La Dichiarazione universale dei diritti dei popoli

di LELIO BASSO

Dal 1. al 4 luglio si è tenuta ad Algeri una conferenza internazionale che alla fine dei suoi lavori ha approvato una Dichiarazione universale dei diritti dei popoli, di cui la stampe italiana, compreso questo giornale, la TV e la radio han dato qualche notizia. Il più importante giornale algerino, El Moudjahid, del 5 luglio, ha così concluso il suo commento: “L’adozione della ‘Dichiarazione universale dei diritti dei popoli’ è un atto storico. I popoli del mondo hanno ormai uno strumento di lotta per far valere i loro diritti politici ed economici. Certo, l’imperialismo non si lascerà imporre. Ma non è permesso d’essere ottimisti se questa dichiarazione è realmente ammessa dalla comunità internazionale nel suo assieme? Le volontà non mancano perché essa non resti lettera morta”.

Mi auguro anch’io che queste volontà non manchino e riescano ad ottenere l’adozione della Dichiarazione da parte delle istanze internazionali. E mi sembra perciò tanto più necessario, in vista di prospettive future, chiarirne fin d’ora l’importanza e il significato.

_Consegne dell'esercizio_.
1. Elenchi, una per riga, tutte le frasi del commento di El Moudjahid citato nell'articolo sulla Dichiarazione universale dei diritti dei popoli.
2. Riporti senza modifiche il passo dell'articolo sulla Dichiarazione universale dei diritti dei popoli che comincia con "Mi auguro anch’io" e prosegue fino a "e il significato.".
3. Prosegua l'articolo sulla Dichiarazione universale dei diritti dei popoli dopo l'ultima frase riportata.

_Dati dell'esercizio_.

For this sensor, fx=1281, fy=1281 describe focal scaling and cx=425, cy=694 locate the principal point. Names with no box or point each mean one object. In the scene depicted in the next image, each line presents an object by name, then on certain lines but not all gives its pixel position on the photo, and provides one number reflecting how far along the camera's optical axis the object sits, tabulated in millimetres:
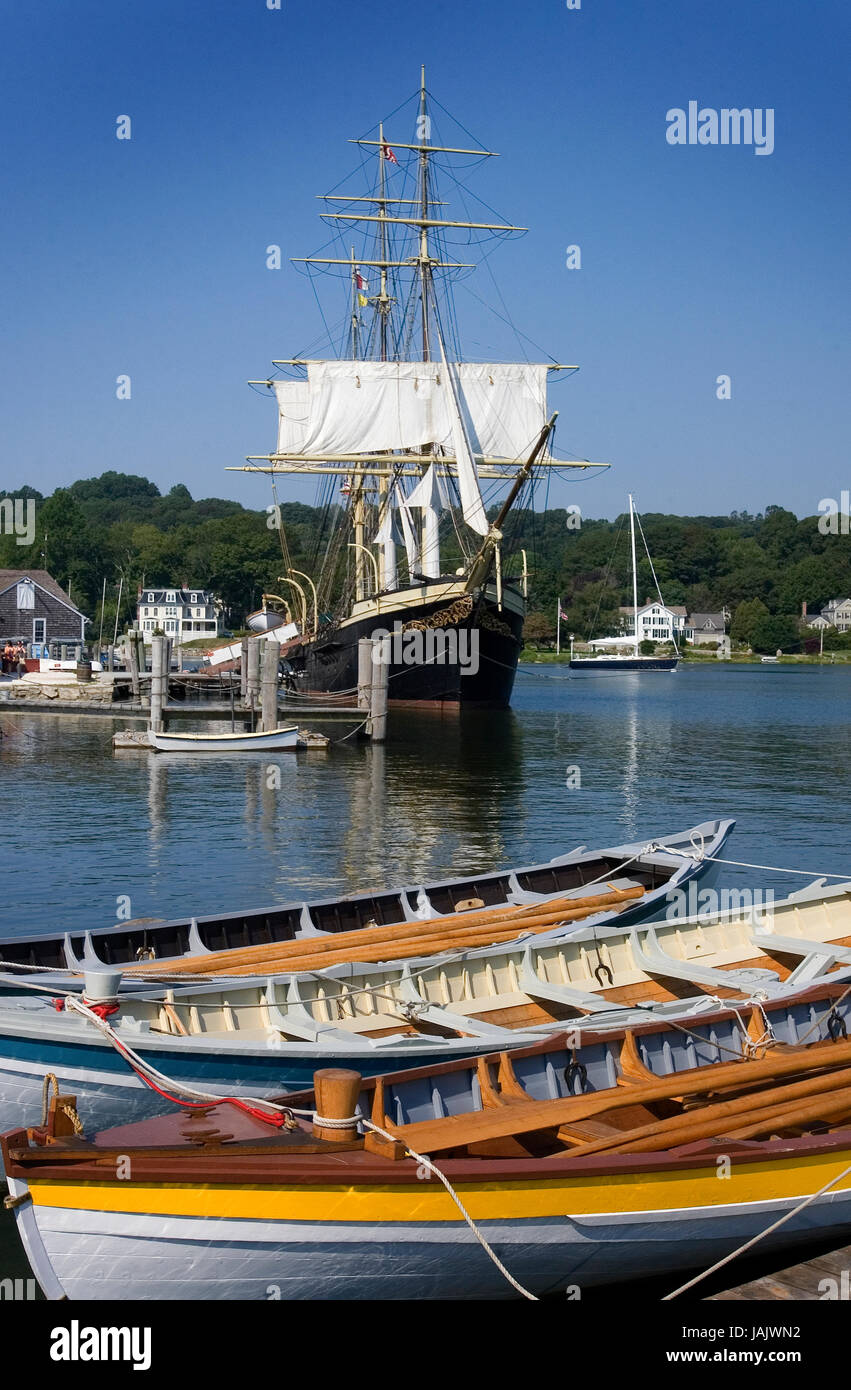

_Soluzioni_.
1.
L’adozione della ‘Dichiarazione universale dei diritti dei popoli’ è un atto storico.
I popoli del mondo hanno ormai uno strumento di lotta per far valere i loro diritti politici ed economici.
Certo, l’imperialismo non si lascerà imporre.
Ma non è permesso d’essere ottimisti se questa dichiarazione è realmente ammessa dalla comunità internazionale nel suo assieme?
Le volontà non mancano perché essa non resti lettera morta.

2.
Mi auguro anch’io che queste volontà non manchino e riescano ad ottenere l’adozione della Dichiarazione da parte delle istanze internazionali. E mi sembra perciò tanto più necessario, in vista di prospettive future, chiarirne fin d’ora l’importanza e il significato.

3.
Essa s’inserisce nella crisi del diritto internazionale, che ha cause profonde. Il diritto è normalmente la consacrazione di rapporti di forza socio-politici reali, sia all’interno di un paese che sul piano internazionale. Il diritto internazionale classico, elaborato nei suoi principi fondamentali ancor prima della prima guerra mondiale, consacrava la supremazia delle grandi potenze e il diritto del capitalismo di sfruttare i paesi minori. Attraverso due guerre mondiali e l’affermarsi della rivoluzione socialista in molti paesi, i rapporti di forza sono cambiati. Gli imperi coloniali classici (Inghilterra, Francia, Olanda, Portogallo) così come i più recenti (Belgio, Italia) si sono sfasciati. Il numero degli Stati indipendenti, cioè dei soggetti di diritto internazionale riconosciuti dal diritto classico, si è raddoppiato, e le ex-colonie diventate indipendenti, come per altro verso gli Stati socialisti, non possono riconoscere la validità del vecchio diritto che non hanno contribuito a formare. I dibattiti che si svolgono in seno all’ONU da oltre trent’anni rappresentano appunto uno sforzo di ricerca di nuove regole di diritto internazionale, ma non sempre le decisioni della maggioranza dell’assemblea sono accettate dagli antichi Stati dominatori.

Abbiamo così una comunità internazionale che non riesce a darsi un ordinamento giuridico valido, perché la maggioranza dei suoi membri rifiuta ormai le vecchie norme ma non riesce a farne accettare delle nuove che siano funzionali ai nuovi bisogni della comunità, tali cioè da assicurare l’indipendenza reale e l’uguaglianza dei popoli. Ma una comunità non può vivere pacificamente senza un complesso di norme che ne regolino i rapporti: in difetto sarà la forza che deciderà. Ed è appunto quello che accade. L’atteggiamento del Sud Africa e quello di Israele, in aperta ribellione alle decisioni dell’ONU, ne sono una prova. Ma la prove più grave è l’atteggiamento delle superpotenze nella difesa dei loro interessi. Là dove non si fa luogo all’aggressione aperta, si ricorre alla tecnica della destabilizzazione interna e ai colpi di Stato per istituire governi-fantoccio che ubbidiscano alla potenza esterna. È la situazione della grande maggioranza dei paesi dell’America Latina.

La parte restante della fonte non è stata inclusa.